Demographics and baseline characteristics were compared between patients with and without evidence of diabetes using χ2 and independent t-tests. Baseline variables that differed significantly between groups were included as covariates in subsequent analyses.
Multivariate general linear models (GLM) evaluated relationships between diabetes status, age, study (positive, negative or group study), treatment condition (CM or SC), baseline ASI-medical scores, and the interaction between treatment condition and diabetes status on primary study outcomes. Primary outcomes were: retention, longest duration of abstinence (LDA), and percentage of negative samples submitted. Retention, ascertained from clinic records, was weeks engaged in group therapy sessions (0-12 weeks). LDA was operationalized as the longest period of consecutive abstinence from alcohol, cocaine, and opioids during treatment (range 0–12 weeks). Submission of a positive sample for one or more substances or a failure to provide a sample on a testing day broke the string of abstinence. Percentage of samples negative for cocaine, alcohol, and opioids were calculated with the number of samples submitted in the denominator, so missing samples (and study retention) did not impact this variable. These three measures were available from 100% of randomized patients.

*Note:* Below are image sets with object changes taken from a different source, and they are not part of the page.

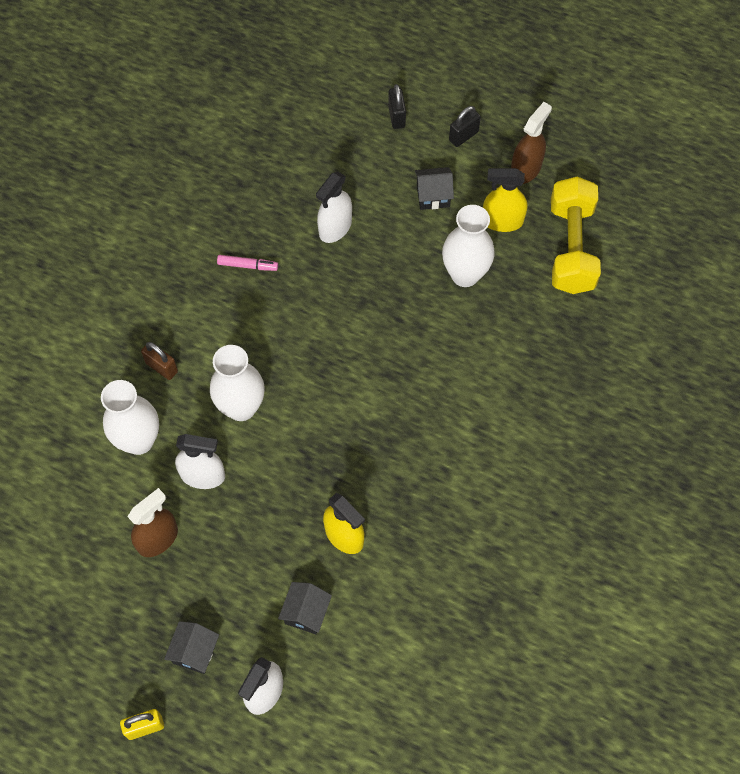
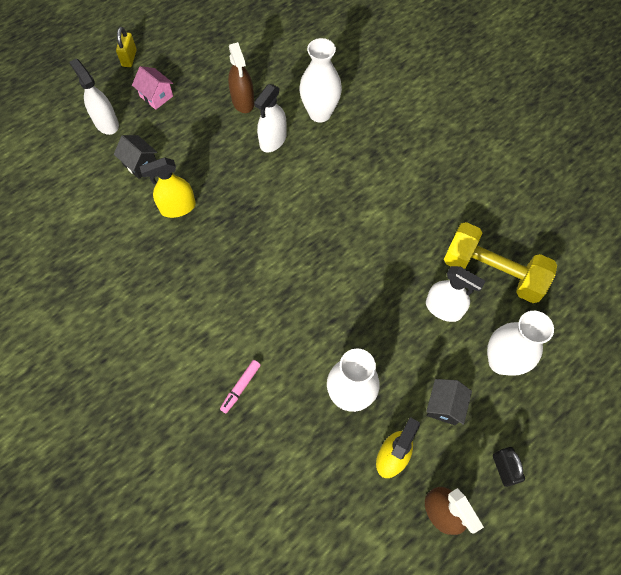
camera: 115 degrees right, 0 degrees up
(161, 367) = (370, 144): brown padlock -> none
(195, 652) = (156, 96): black house -> pink house
(241, 407) = (312, 181): white vase -> white vase (501, 361)
(247, 265) = (434, 229): pink marker -> pink marker (241, 387)
(335, 227) = (443, 308): white spray bottle -> white spray bottle turned 150 degrees clockwise
(396, 116) = (548, 414): black padlock -> none
(571, 247) = (334, 510): yellow dumbbell -> yellow dumbbell (492, 272)

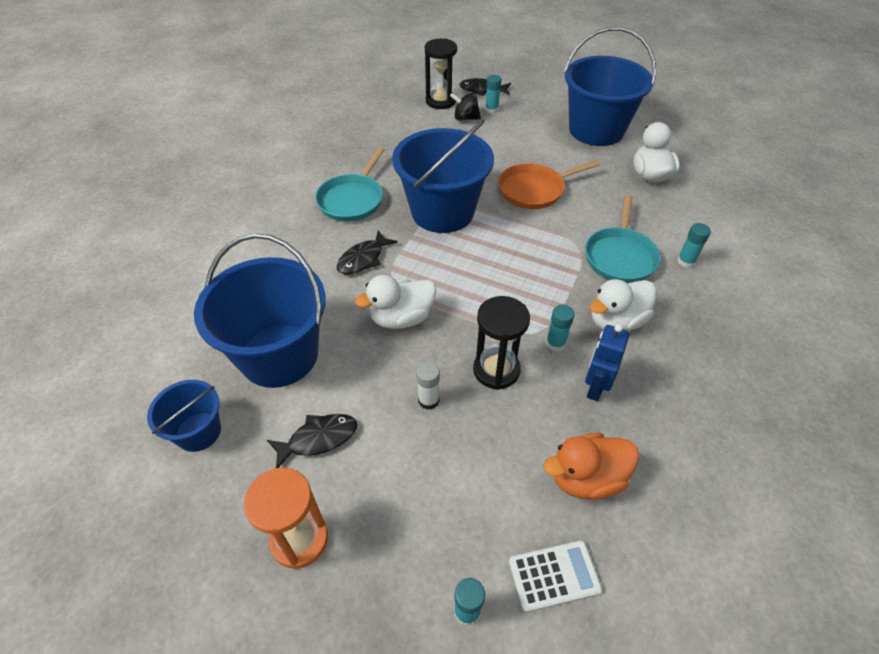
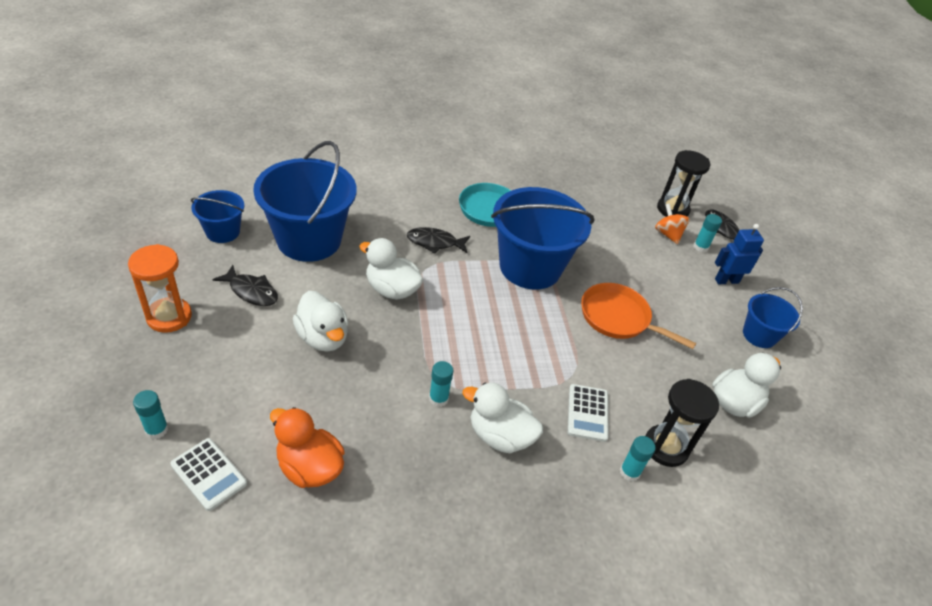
camera: 50 degrees right, 5 degrees down
(428, 400) = (323, 337): white glue stick -> white duck
(465, 118) = (668, 234): black spinning top -> orange spinning top
(496, 370) = (381, 368): black hourglass -> black hourglass (665, 447)
(595, 387) = (409, 444): blue robot -> blue robot (726, 280)
(596, 130) = (759, 335): blue bucket -> blue bucket, size x0.51
(620, 256) = (587, 413): turquoise pan -> white calculator

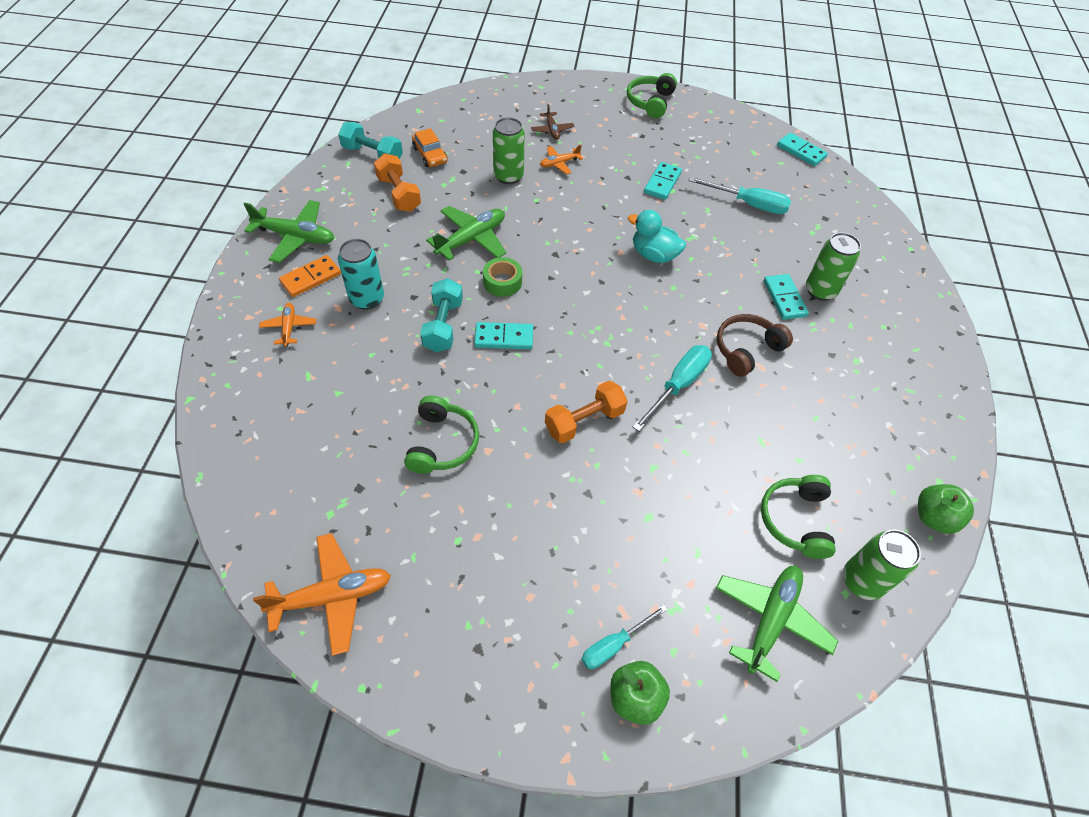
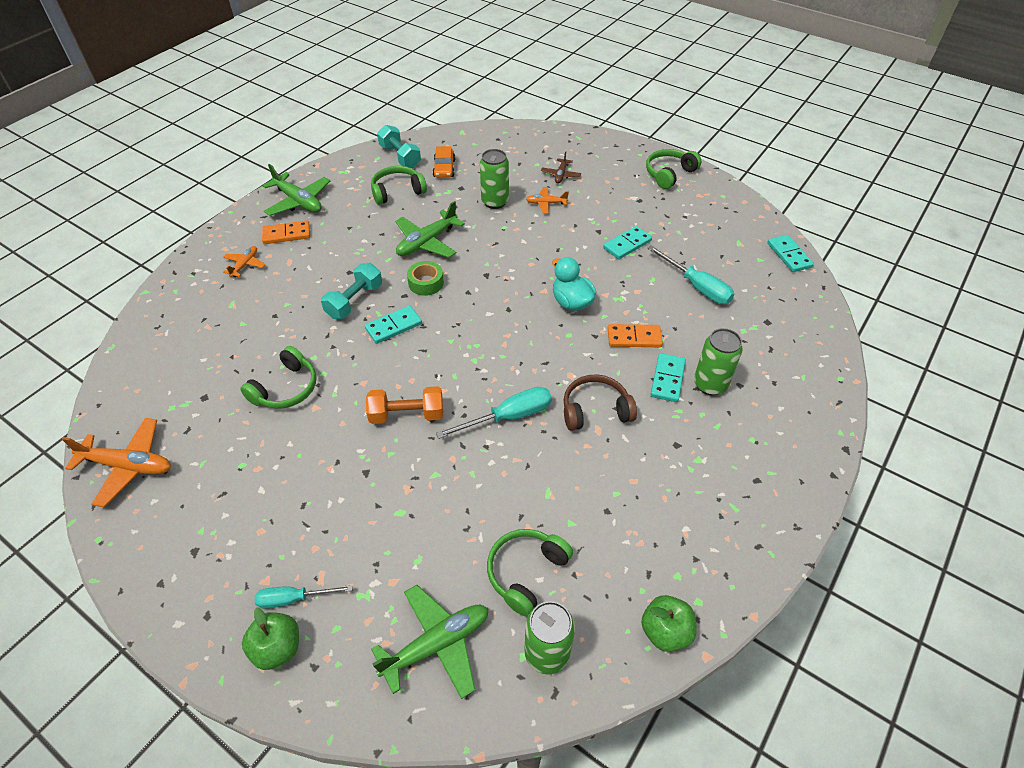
camera: 30 degrees right, 5 degrees down
(367, 299) = (314, 262): turquoise can -> none
(399, 194) = (397, 191): orange dumbbell -> green headphones
(471, 239) = (427, 242): green plane -> green plane turned 150 degrees clockwise
(504, 337) = (393, 326): turquoise domino -> turquoise domino turned 60 degrees counterclockwise
(731, 270) = (634, 338): none -> orange domino

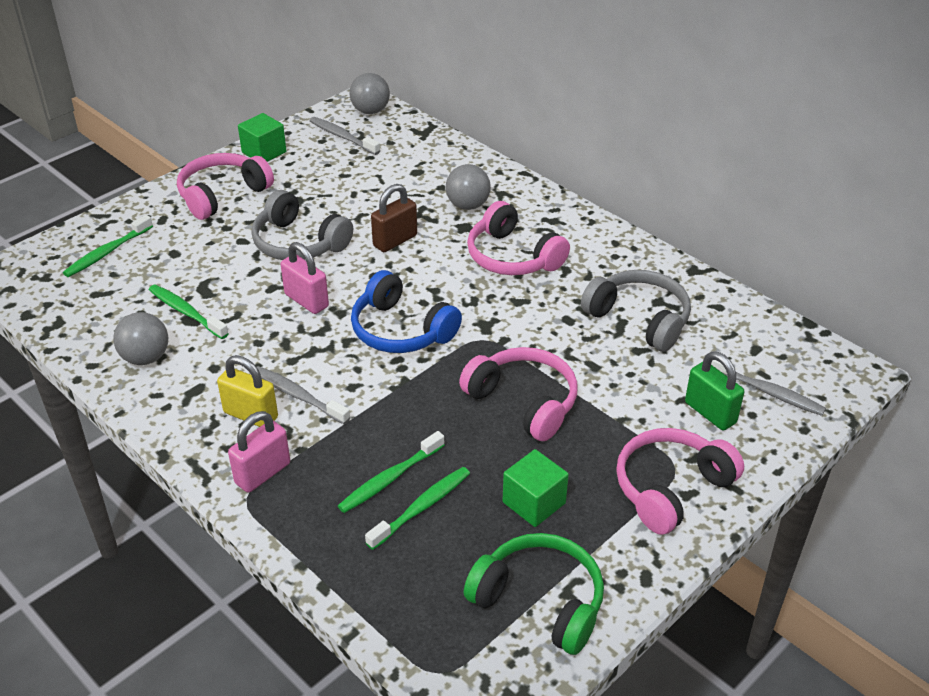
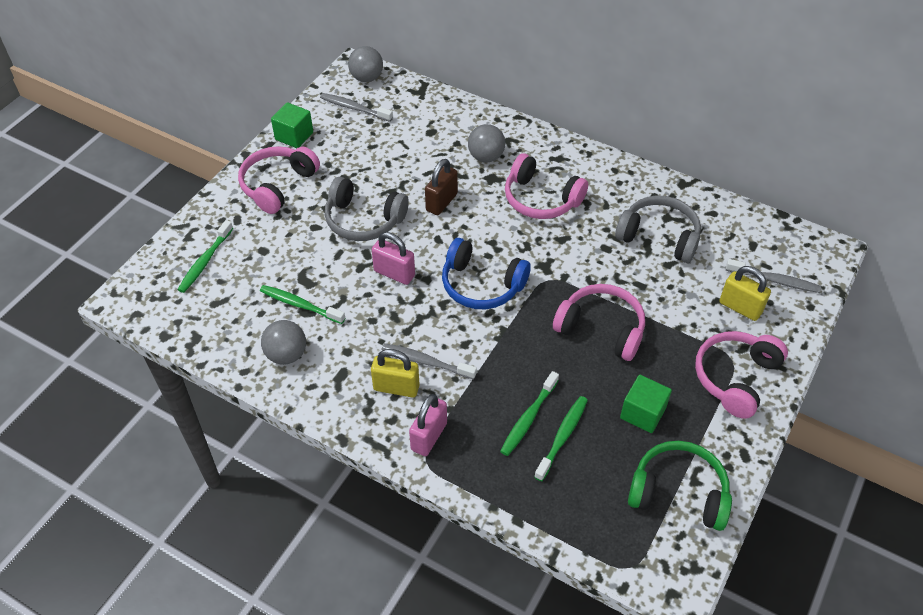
camera: 15 degrees left, 10 degrees up
(710, 413) = (740, 307): green padlock -> yellow padlock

Logistic regressions assessed post-treatment predictors of abstinence. The same variables above (diabetes status, study, age, and baseline ASI-medical scores) were entered as independent variables in step one of a logistic regression. In step two, treatment condition (CM or SC) and the interaction between treatment condition and diabetes status were added to the model. The dependent variable was submission of a sample testing negative for alcohol, cocaine and opioids at Month 9. The first regression included only participants with data available at Month 9 (n=543), 80% of the full sample; the second conservatively presumed patients who did not complete the follow-up were positive. All analyses were conducted on SPSS for Windows (v 21), and 2-tailed alphas of < 0.05 were considered significant.
Results
Baseline characteristics
As shown in Table 1, patients with and without diabetes differed on only one baseline demographic and substance use variable. On average, patients with diabetes were older by about seven years, p < 0.001. Consistent with a diagnosis of diabetes, patients with diabetes also had higher ASI-medical scores.
Table 1. Demographic and Baseline Characteristics.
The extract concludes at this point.